However, although the declaration indeed cannot be enforced, it has nonetheless manifested itself over the past 60 years in treaties and laws the world over, as well as in various international and national institutions. It has influenced the tone and tenor of most national constitutions since 1948 and has inspired a way of thinking about international relations that places human rights at the forefront.

It was for this reason that Roosevelt was adamant the document be adopted as a declaration rather than as a treaty. In her speech on the evening of its adoption, she urged the UN to "keep clearly in mind the basic character of the document".

However susceptible the declaration may be to occasional - sometimes flagrant - abuse, it is also flexible and imbued with what Italian diplomat Marcello Spatafora once described as "creative force".

"Individuals, governments and corporations need to use the declaration as a reference point and make it a living, breathing document," Mallinson says.

But improving people's lot is not always an easy task. Patrick Naagbanton has repeatedly been arrested for his work in Nigeria, where he co-ordinates the Centre for Environment, Human Rights and Development. In addition to keeping an eye on human rights abuses, he monitors the movement of arms in and out of the country. Speaking from the Niger Delta, Naagbanton says while the work is dangerous, it is also necessary.

"I'm not one of those Nigerians who wants to seek comfort in Europe," he says. "We need to stand up here and fight to achieve these fundamental rights and our freedom.

"My approach to human rights is very practical. Human rights and an open society can only be achieved through struggle.

"If people just sit down and expect a miracle to come from somewhere else, well, I don't think that will happen in this country. The (declaration) plays a very important role in all this."

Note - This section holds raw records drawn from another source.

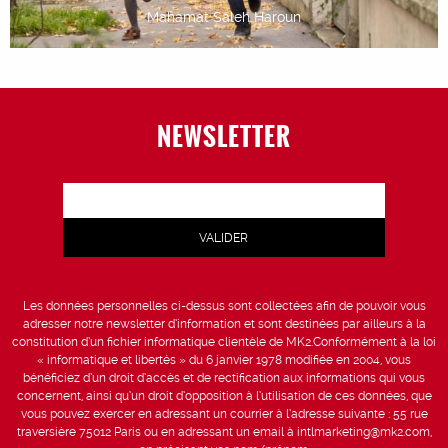
Mahamat Saleh Haroun
NEWSLETTER
Les données personnelles ci-dessus sont collectées afin de pouvoir vous
adresser notre newsletter d’information et sont destinées par ailleurs à la
constitution d’un fichier informatique clientèle de MK2.Conformément à la loi
« informatique et libertés » du 6 janvier 1978 modifiée en 2004, vous
bénéficiez d’un droit d’accès et de rectification aux informations qui vous
concernent, ainsi qu’un droit d’opposition à l’utilisation de ces données, que
vous pouvez exercer en adressant un courrier à l’adresse suivante : 55 rue
traversière 75012 Paris ou en adressant un email à intlmarketing@mk2.com,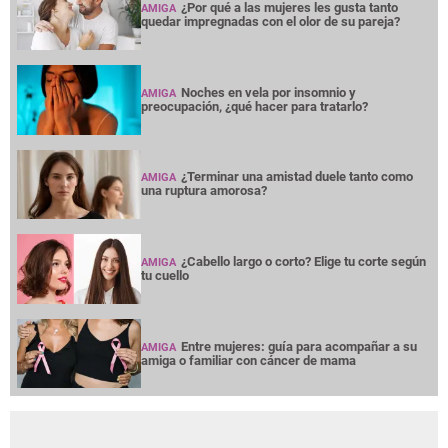
¿Por qué a las mujeres les gusta tanto
AMIGA
quedar impregnadas con el olor de su pareja?
Noches en vela por insomnio y
AMIGA
preocupación, ¿qué hacer para tratarlo?
¿Terminar una amistad duele tanto como
AMIGA
una ruptura amorosa?
¿Cabello largo o corto? Elige tu corte según
AMIGA
tu cuello
Entre mujeres: guía para acompañar a su
AMIGA
amiga o familiar con cáncer de mama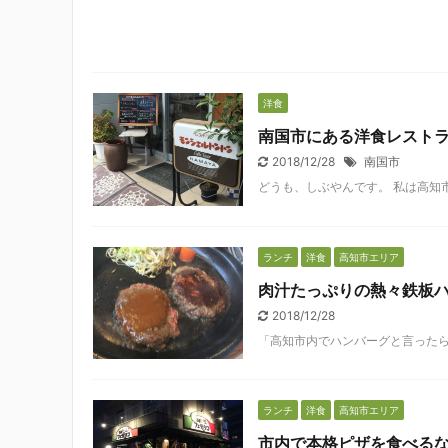
洋食
南国市にある洋食レスト
2018/12/28
南国市
どうも、しぶやんです。 私は高知市
ランチ
洋食
高知市エリア
肉汁たっぷりの熱々鉄板
2018/12/28
「高知市内でハンバーグと言ったらこ
ランチ
洋食
高知市エリア
市内で本格ピザを食べるな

For Somchai Homlaor, who has spent 25 years campaigning in his native Thailand and now works to ease tensions between Muslim militants and Buddhist security forces in the nation's south, the declaration has a similar instrumental value, serving as a model for a society that still has a way to go on human rights. It doesn't matter that its articles are not legally enforceable, he says, for human rights are not only or even predominantly a legal matter.

"Human rights cannot be implemented through the law. Human rights are a cultural thing," Homlaor says.

"Talk to the poor. These are people who feel that human dignity has not been afforded to them. This is very important to understand: human dignity is important. And you can't have dignity without economic, social and cultural rights. These rights have been recognised in the declaration. Now they have to be recognised by Thai society. They have to become the norm."

In an opinion piece for The Scotsman this week, Nobel Peace Prize laureate Tutu and Robinson wrote that discrimination, oppression, injustice, ignorance, exploitation and poverty remain resistant to many humanitarian efforts to alleviate them.

"The declaration's enlightened vision of individual freedom, social protection, economic opportunity and duty to community is still unfulfilled," they write.

Mallinson admits there is room for improvement. "Torture is still happening in 81 countries. Prisoners of conscience are still detained in 45.

"We had a horrendous situation in Somalia only a few weeks ago when a 13-year-old girl, who had gone to the authorities to say she'd been raped, ended up being accused of adultery and was stoned to death."

And there are problems in Western countries as well. She praises US president-elect Obama's plans to close Guantanamo Bay, noting the US military's use of so-called extraordinary rendition and waterboarding, a form of torture.

Australia is not without its shortcomings. "Sadly, when it comes to violence against women, the stats are horrific in this country. And when you look at issues involving the indigenous population we're clearly not where we ought to be," Mallinson says.

Is the world getting better? Does she feel hopeful? "I'm always hopeful," she says. "I'm an optimist."